L'Annonce faite à Marie

@ Guy Delahaye

De prime abord, le programme n'a rien de très alléchant. Il faut se coltiner la langue lyrique de Claudel, une époque moyenâgeuse peu glamour, ce qu'il faut de lépreux et un décor minimaliste. Avec tout ça, les premières minutes de cette nouvelle adaptation d’Yves Beaunesne de 'L'Annonce faite à Marie' nous paraissent interminables - même si la jeune héroïne, interprétée par Judith Chemla, nous touche par sa candeur inattendue et sa démarche maladroite sur ce sol peint de roseaux. Sur scène, il est question d’une longue rencontre entre la jeune femme et Pierre de Craon, un constructeur touché par la lèpre, à qui elle donne un malheureux baiser qui la poussera à l'exil. 

Et puis tout d'un coup, comme par enchantement, l'orchestre discret dans l'ombre de ce rideau effiloché au fond du plateau nous envoûte. La pastorale claudélienne devient musicale, les vers se mélangent à des cantiques saisissants, finalement tout aussi bavards que les dialogues eux-mêmes. On ne décrochera plus jusqu'à la fin. Pris au cœur de ce drame domestique, on suit les pérégrinations d'une famille normale : des parents aimants, fiers de marier leur fille Violaine, et une cadette jalouse de son aînée. 
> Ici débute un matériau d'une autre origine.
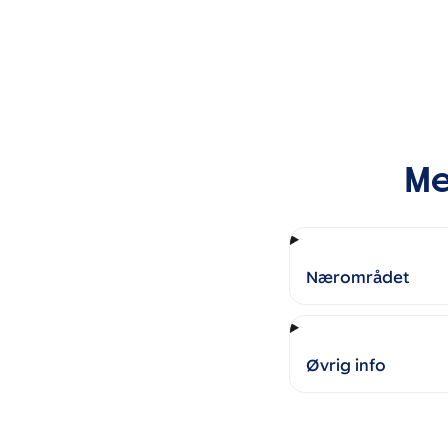
Me
Nærområdet
Øvrig info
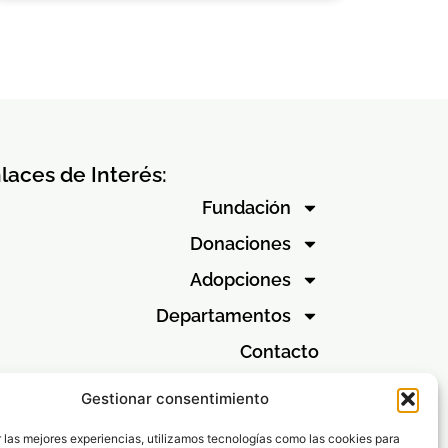
laces de Interés:
Fundación
Donaciones
Adopciones
Departamentos
Contacto
Gestionar consentimiento
Canal ético
 las mejores experiencias, utilizamos tecnologías como las cookies para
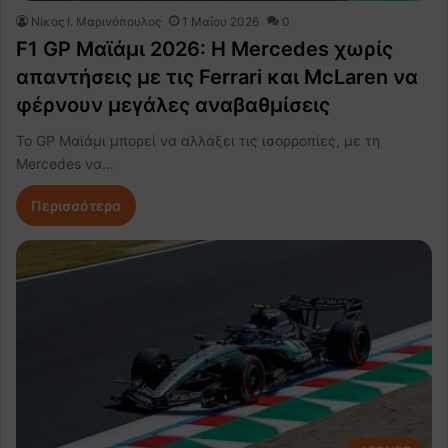
Nίκος Ι. Mαρινόπουλος
1 Μαΐου 2026
0
F1 GP Μαϊάμι 2026: Η Mercedes χωρίς
απαντήσεις με τις Ferrari και McLaren να
φέρνουν μεγάλες αναβαθμίσεις
Το GP Μαϊάμι μπορεί να αλλάξει τις ισορροπίες, με τη
Mercedes να…
Περισσότερα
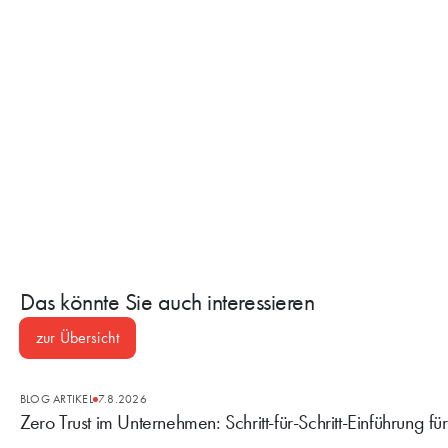
Das könnte Sie auch interessieren
zur Übersicht
BLOG ARTIKEL
7.8.2026
Zero Trust im Unternehmen: Schritt-für-Schritt-Einführung fü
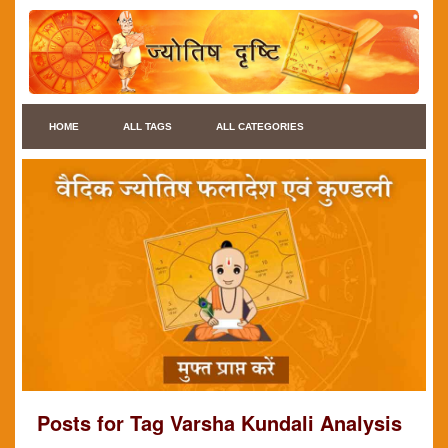
HOME
ALL TAGS
ALL CATEGORIES
Posts for Tag Varsha Kundali Analysis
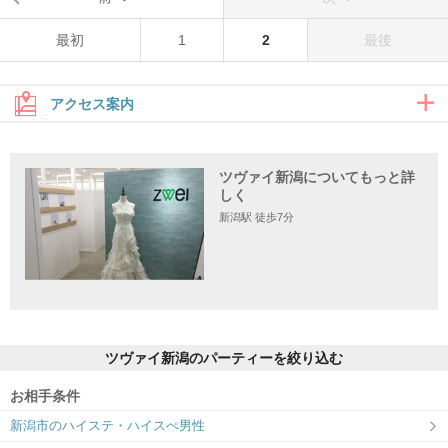
最初
1
2
最後
アクセス案内
ツヴァイ新潟についてもっと詳
住所
しく
新潟駅 徒歩7分
〒950-0088 新潟県新潟市中央区万代1-4-33 損保ジャパン・新潟セン
トラルビル3階『ツヴァイ会場』
ツヴァイ新潟のパーティーを絞り込む
お相手条件
新潟市のハイステ・ハイスぺ男性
Le choix de cet « opéra de paroles » comme le rêvait l'auteur dépoussière totalement le texte et l'emporte vers une magie spectaculaire qui rend finalement très concrets les moments de drame. Celui où les deux sœurs se retrouvent dans la forêt la nuit de Noël est saisissant. C'est sans compter sur les deux jeunes actrices épatantes, aussi bien dans leur jeu que dans leurs intermèdes musicaux. Violaine et sa petite sœur Mara, interprétée ici par Marine Sylf, donnent une autre dimension aux personnages de Claudel, elles les modernisent, les surpassent. Ce soir-là, tout se mélange, les chants, les images, les violoncelles, les voix cristallines des actrices, dans un ensemble d’une poésie incroyable qui nous émeut par moments jusqu’aux larmes.